| EXCERPT PROVIDED |
'Santa I want..' Are your kids all consumed with β€˜me, me, me?’

Dec 14, 2021

So many parents are feeling uncomfortable at the moment.

Wanting the joy of Christmas for their kids, but also feeling that it has got out of proportion.

All children seem to want to talk about is what they are going to get.

Feels a tad too materialistic, doesn’t it?

It is unrealistic to expect our kids not to get excited about what we (or Father Christmas/ Santa) might give them rather than what they might give others.

They are so often asked what they want or what they are getting, they are bombarded with advertisements showing them happy children receiving gifts and they are encouraged to write lists to ask for what they want.

So how do you help create a culture of giving? It is good to start early with these things to really embed the right values. Here are 6 easy ways to do this:

  1. Encourage them to do a drawing, make a little book and decorate the cover, write a note of appreciation, bake some biscuits or put a photo in a frame to give to friends or relatives.

| DATASET |
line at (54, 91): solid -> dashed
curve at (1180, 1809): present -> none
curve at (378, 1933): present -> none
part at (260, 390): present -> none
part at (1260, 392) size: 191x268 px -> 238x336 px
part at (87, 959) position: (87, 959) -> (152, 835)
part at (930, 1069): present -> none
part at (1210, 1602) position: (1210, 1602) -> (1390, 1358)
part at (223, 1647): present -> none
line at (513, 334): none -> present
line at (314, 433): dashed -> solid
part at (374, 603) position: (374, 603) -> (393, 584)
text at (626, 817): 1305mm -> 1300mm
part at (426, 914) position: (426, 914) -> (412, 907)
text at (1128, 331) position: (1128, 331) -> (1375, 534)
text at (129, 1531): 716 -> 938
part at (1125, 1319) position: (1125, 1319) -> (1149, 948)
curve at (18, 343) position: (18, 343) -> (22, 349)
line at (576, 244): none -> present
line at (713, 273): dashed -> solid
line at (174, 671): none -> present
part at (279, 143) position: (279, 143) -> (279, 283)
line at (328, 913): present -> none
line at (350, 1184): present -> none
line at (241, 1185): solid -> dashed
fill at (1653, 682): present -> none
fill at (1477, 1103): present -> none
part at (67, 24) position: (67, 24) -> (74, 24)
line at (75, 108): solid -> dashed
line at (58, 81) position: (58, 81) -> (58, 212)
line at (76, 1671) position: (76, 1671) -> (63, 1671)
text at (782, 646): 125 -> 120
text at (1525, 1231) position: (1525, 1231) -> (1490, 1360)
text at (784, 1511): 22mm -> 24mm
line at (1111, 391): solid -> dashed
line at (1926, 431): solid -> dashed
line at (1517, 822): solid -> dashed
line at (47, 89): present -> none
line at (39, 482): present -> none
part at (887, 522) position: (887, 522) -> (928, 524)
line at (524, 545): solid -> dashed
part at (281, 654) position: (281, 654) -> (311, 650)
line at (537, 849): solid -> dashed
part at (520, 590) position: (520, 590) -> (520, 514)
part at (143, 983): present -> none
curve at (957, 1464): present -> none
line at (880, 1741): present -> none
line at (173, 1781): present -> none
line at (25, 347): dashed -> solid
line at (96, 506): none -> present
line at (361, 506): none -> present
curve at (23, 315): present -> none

| PROBLEM SET |
• 1. Answer these questions from the article on children and Christmas giving:
(a) What date does the article carry?
(b) What are children encouraged to write in order to ask for what they want?
(c) How many easy ways to create a culture of giving does the article say it will give?
• 2. Reproduce the passage of the article on children and Christmas giving between "All children seem" and "what they want.", inclusive, swapping "advertisements" for "commercials".

| ANSWERS GIVEN |
• 1.
(a) Dec 14, 2021
(b) Lists
(c) 6

• 2.
All children seem to want to talk about is what they are going to get.

Feels a tad too materialistic, doesn’t it?

It is unrealistic to expect our kids not to get excited about what we (or Father Christmas/ Santa) might give them rather than what they might give others.

They are so often asked what they want or what they are getting, they are bombarded with commercials showing them happy children receiving gifts and they are encouraged to write lists to ask for what they want.